What does his 3 friends along with the fourth one Elihu do? They assume to speak for God. They try to tell Job that he is suffering because of some hidden sin that he has not confessed and that is why a Just God has punished you. These friends are like the modern day Evangelists found on TV. When 2 Aeroplanes destroyed World Trade Centre on 9/11, the Tele-evengelists said that “God was punishing America for the sins of gays and lesbians.” When the recent Newtown Connecticut School shootout took place where many children lost their lives we had friends of Job raisng their voices through evangelists saying “One can expect such things if you drive God out of schools. How can he protect them?” I feel nothing is more violent than to pretend to be God. I met a man who had lost his son 3 months ago. He told me “People say ‘God gives trouble and pain to those whom he loves the most. He gives pain only to those who can handle the pain.’ They are just trying to console me. I can’t handle this pain’. In our best intentions we try to make sense by saying good words. But being with the people and praying is the most important thing.

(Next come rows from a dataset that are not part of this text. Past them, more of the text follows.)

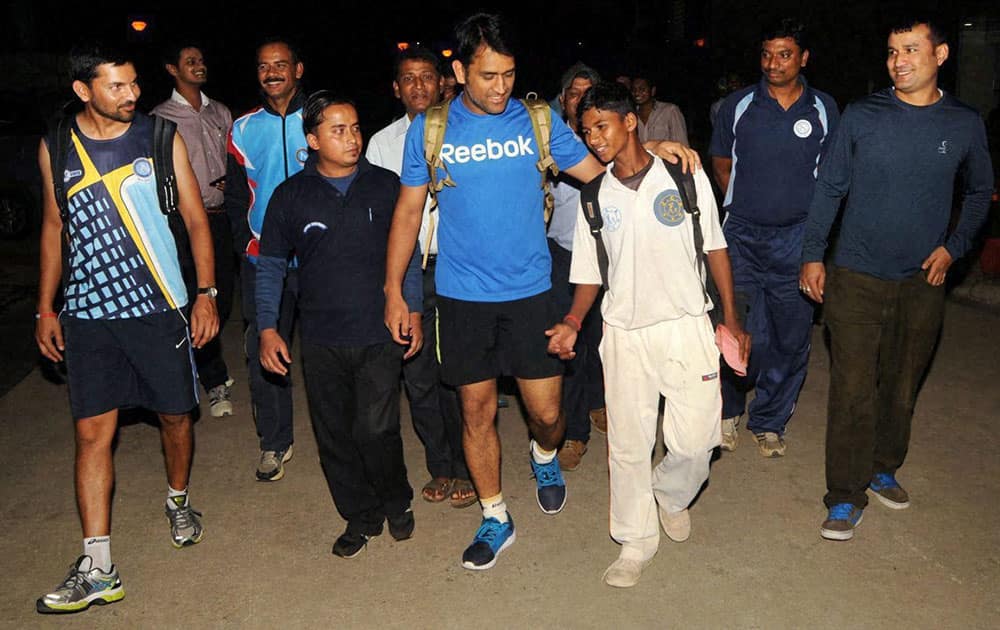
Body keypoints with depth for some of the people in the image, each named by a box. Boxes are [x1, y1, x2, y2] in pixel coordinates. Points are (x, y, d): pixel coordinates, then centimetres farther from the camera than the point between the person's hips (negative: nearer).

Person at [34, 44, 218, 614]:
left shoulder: (161, 138, -1)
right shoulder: (56, 148, 4)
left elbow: (196, 219, 1)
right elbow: (55, 227, 13)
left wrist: (206, 293, -5)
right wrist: (45, 309, 11)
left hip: (160, 308, -1)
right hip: (87, 313, 1)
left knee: (175, 414, 10)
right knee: (92, 432, 0)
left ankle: (179, 500, 39)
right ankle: (98, 570, 7)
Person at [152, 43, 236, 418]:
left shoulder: (220, 113, 15)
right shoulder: (160, 118, 0)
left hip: (221, 216, 5)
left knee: (223, 299, 8)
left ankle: (198, 358, 35)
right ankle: (216, 382, 10)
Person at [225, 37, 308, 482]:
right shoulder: (244, 129, 9)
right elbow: (235, 197, 13)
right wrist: (247, 247, 0)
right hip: (261, 259, 2)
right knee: (263, 352, 4)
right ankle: (274, 443, 18)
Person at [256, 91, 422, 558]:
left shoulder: (385, 185, 2)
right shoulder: (291, 195, 2)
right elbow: (270, 264, 8)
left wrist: (412, 312, 7)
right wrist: (267, 328, 3)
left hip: (379, 335, -1)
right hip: (320, 341, 2)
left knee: (376, 430, -8)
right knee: (334, 437, 8)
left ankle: (396, 503, 21)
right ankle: (359, 517, 28)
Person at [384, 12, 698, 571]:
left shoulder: (539, 121, 0)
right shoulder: (429, 130, 0)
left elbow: (597, 172, 7)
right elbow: (409, 211, 4)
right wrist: (394, 292, 3)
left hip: (529, 293, 0)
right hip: (462, 298, 0)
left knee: (546, 412, 4)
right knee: (477, 412, 8)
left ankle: (545, 458, 42)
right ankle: (496, 520, 28)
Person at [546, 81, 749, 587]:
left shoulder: (686, 177, -1)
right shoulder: (594, 198, 4)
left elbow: (714, 247, 5)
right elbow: (590, 273, 8)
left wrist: (731, 318, 4)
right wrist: (573, 322, -9)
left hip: (687, 326, -1)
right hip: (625, 334, 2)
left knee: (696, 439, -2)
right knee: (628, 444, 5)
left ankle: (671, 495, 32)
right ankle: (636, 542, 25)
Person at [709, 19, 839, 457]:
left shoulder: (824, 109, 5)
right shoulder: (738, 106, 3)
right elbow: (721, 165, 13)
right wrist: (745, 204, 8)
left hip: (797, 239, 2)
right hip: (742, 236, -1)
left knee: (791, 339, 6)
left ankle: (769, 421, 25)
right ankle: (728, 410, 21)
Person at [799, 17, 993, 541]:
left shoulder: (965, 124, 2)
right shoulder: (861, 116, -3)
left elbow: (980, 193, 17)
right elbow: (829, 188, 2)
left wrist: (953, 246, 5)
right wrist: (813, 254, -1)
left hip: (922, 282, 3)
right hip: (856, 278, -2)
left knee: (902, 388, 14)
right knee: (853, 390, -4)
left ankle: (883, 470, 34)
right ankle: (845, 498, 7)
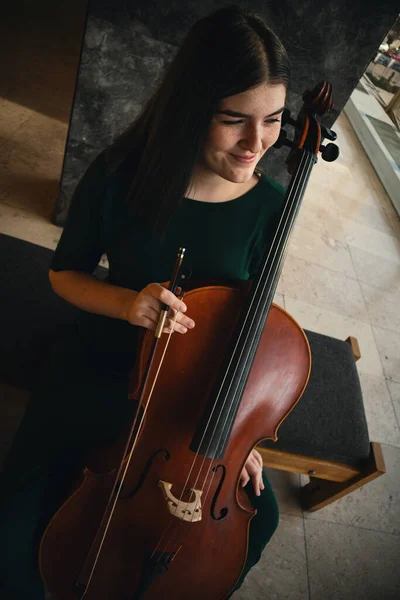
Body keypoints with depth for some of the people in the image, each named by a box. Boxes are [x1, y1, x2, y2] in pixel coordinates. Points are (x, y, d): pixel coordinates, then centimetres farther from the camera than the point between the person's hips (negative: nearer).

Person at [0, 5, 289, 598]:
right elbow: (65, 272, -4)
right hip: (101, 365, -1)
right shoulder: (121, 175, -18)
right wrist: (126, 303, -25)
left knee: (257, 517, 2)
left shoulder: (270, 206, -12)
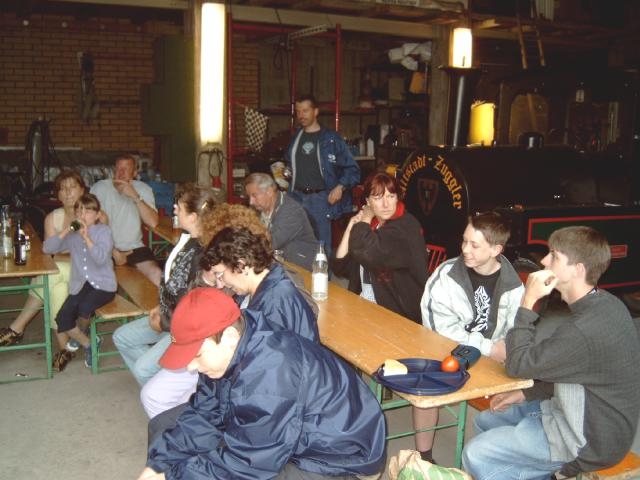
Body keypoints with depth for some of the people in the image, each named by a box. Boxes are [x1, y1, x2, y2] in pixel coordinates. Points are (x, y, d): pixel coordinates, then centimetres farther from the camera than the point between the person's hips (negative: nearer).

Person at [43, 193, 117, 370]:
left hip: (103, 285, -4)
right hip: (80, 285, 4)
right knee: (62, 319, -15)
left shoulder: (104, 231, -5)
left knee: (84, 307, -31)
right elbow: (47, 248, -3)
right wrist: (66, 231, -12)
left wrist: (86, 237, -24)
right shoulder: (72, 234, 6)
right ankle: (89, 344, 12)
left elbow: (101, 258, -19)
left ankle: (78, 337, 5)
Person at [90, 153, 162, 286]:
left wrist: (135, 196, -20)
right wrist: (113, 252, -12)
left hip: (134, 247, 1)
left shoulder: (143, 189, 1)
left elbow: (153, 223, -13)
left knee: (157, 274, -22)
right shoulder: (99, 188, -4)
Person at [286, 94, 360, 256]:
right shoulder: (295, 138, 13)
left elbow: (352, 169, -2)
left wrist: (340, 187, -15)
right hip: (297, 197, 4)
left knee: (322, 247, -1)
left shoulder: (331, 139, -2)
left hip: (321, 198, -4)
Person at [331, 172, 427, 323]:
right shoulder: (369, 226, 9)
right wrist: (351, 227, -1)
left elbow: (369, 253, -29)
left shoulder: (406, 226, -11)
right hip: (364, 306, 7)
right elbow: (340, 268, 6)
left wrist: (365, 220, -10)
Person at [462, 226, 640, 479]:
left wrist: (527, 303, -20)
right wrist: (526, 394, 5)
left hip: (588, 440, -9)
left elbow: (518, 364, -23)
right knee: (486, 422, 15)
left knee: (476, 456, -14)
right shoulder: (601, 304, -1)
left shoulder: (585, 330, -33)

With Tincy, Soji and I along with all the possible well-wishers and friends, grieve the death of Robinson. He was a wonderful human being, and he lives on through Evan and the memories of friendship that he has left behind. Tincy, we promise to be with you. We too do not understand why this happened. But we pray that Jesus who defeated death at the cross through Resurrection, will unite us to him again on that Beautiful shore. Amen.
P.S. Job is a Fabulous Book which deals with the issue of an innocent man suffering. I would urge you to read Job Chapter 38-41. It is simply beautiful.